Duthler warned there have been problems with short sales.
“Before, you had middlemen trying to negotiate these short sales. In the next wave, you had third parties come in and try to assist realtors with negotiating the short sales: contacting the lender, trying to get the lender to take less,” he said. “The problem was these folks were not very effective. It was very challenging for them to get paid, because every dollar that came out of the closing was less money to the lender.”
Duthler said lenders were reluctant to pay the third-party negotiators, and as a result, fees were taken out of the realtor’s commission or the cost was passed along to the buyer.
In addition, even though the lender agrees to allow the homeowner to sell the home for less than the mortgage, the homeowner is not necessarily relieved of that debt — and some homeowners are caught unaware of this important fact.
“It’s more than getting the bank to accept less than what’s owed. It’s trying to get the release (for the homeowner) from those deficiencies. You’ve got the mortgage and you’ve got the promissory note. The bank might release the mortgage, but not release the debt,” said Duthler.
“This is what the lender is concerned about,” added Conkright. “They want the homeowner educated in this process. The marketing and the selling of the home is the easy part. It’s what is happening if there is a shortfall in what (the bank) is owed,” he said. “I think there are some surprises coming down the road if the bank chooses to collect on that shortfall.”
Cronkright said banks have six years to get a judgment on whether or not to collect, and 10 years to collect.

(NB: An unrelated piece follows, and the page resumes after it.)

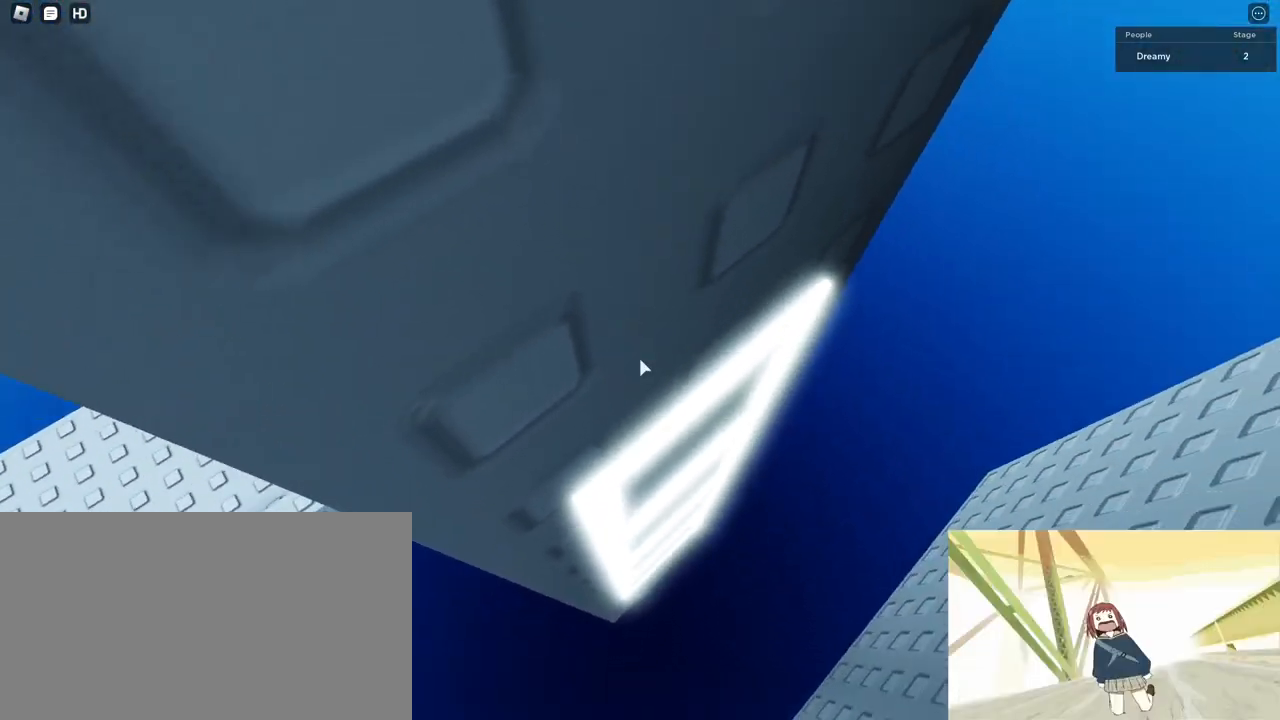
{"keys": ["s"], "mouse": ["right"], "events": [[67, "w", "down"], [100, "w", "up"], [200, "w", "down"], [250, "w", "up"], [417, "s", "down"]]}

“There’s so much confusion out there. … Everybody believes that once (the bank) approves the short sale, that this is the end of the matter,” said Cronkright.

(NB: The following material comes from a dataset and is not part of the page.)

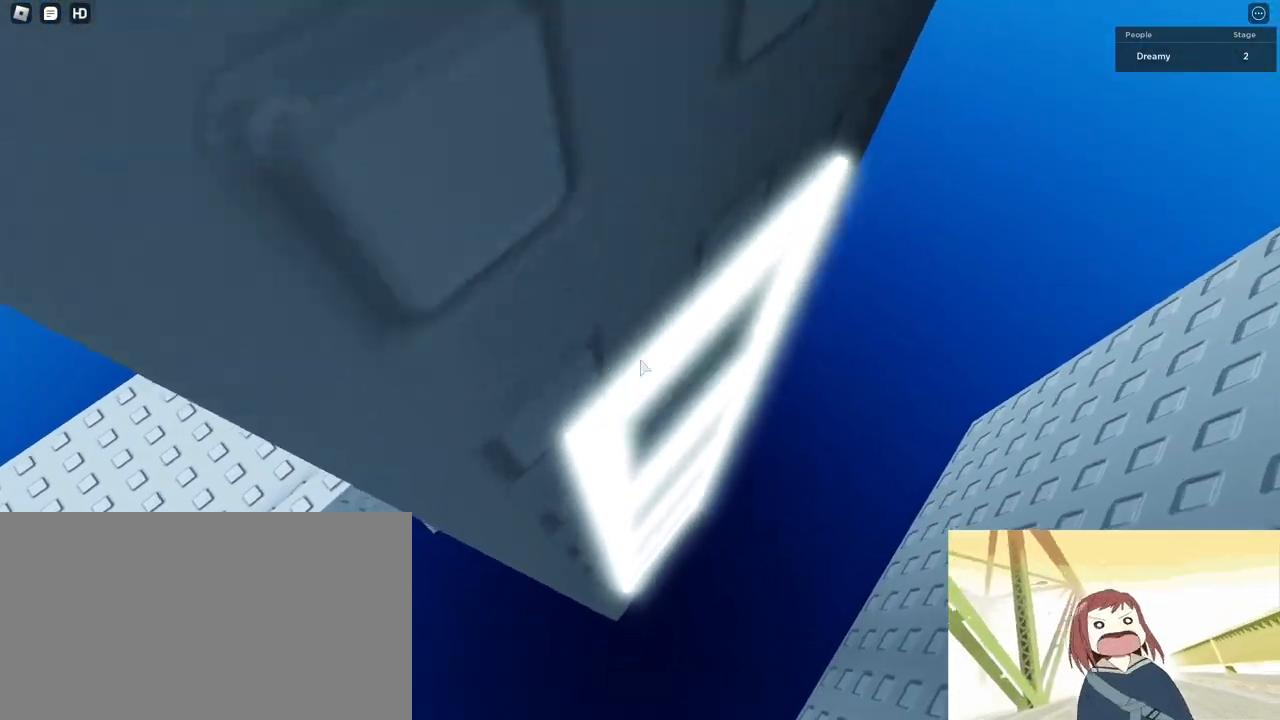
{"keys": [], "mouse": ["right"], "events": [[300, "s", "up"]]}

Duthler explained the difference between the mortgage and the promissory note: “There are two huge documents you sign when you buy a house. One is the promissory note that says, ‘I borrowed $100,000 and I promise to pay it back.’ The second is the mortgage that says, ‘If I don’t pay it back, I pledge my home as collateral for the debt,’” he said.
“In a lot of these short sales, the bank is willing to release the mortgage, because they know they won’t get as much money from a foreclosure. Step two is, are they releasing the note? And that’s what’s not happening. Folks that are getting experience with this, they see the release of mortgage and think they can walk away. If that note is not released, there’s a real problem.”
Employing a legal firm such as Sun Law helps clear up the confusion and makes the process more efficient for the lender and homeowner. Because of these efficiencies, the lender is usually willing to pay the legal fees. “No retainer, no upfront costs. Sun Law only gets paid if the short sale gets approved and closed, and it comes out of the proceeds that would have gone to the lender,” said Duthler.
Cronkright made clear the reasons lenders are willing to pay to have a law firm involved.
“First, you’re going to have education and formal representation on the part of the homeowner. In turn, you’re going to have realtors outside of what is a very legal area of real estate law and you’re not going to have these third-party negotiators … trying to assist the lenders, as well,” he said.
“What the lender is struggling with is getting the information and the documentation they need when they need to make the decision. They’re chasing down people and documents.”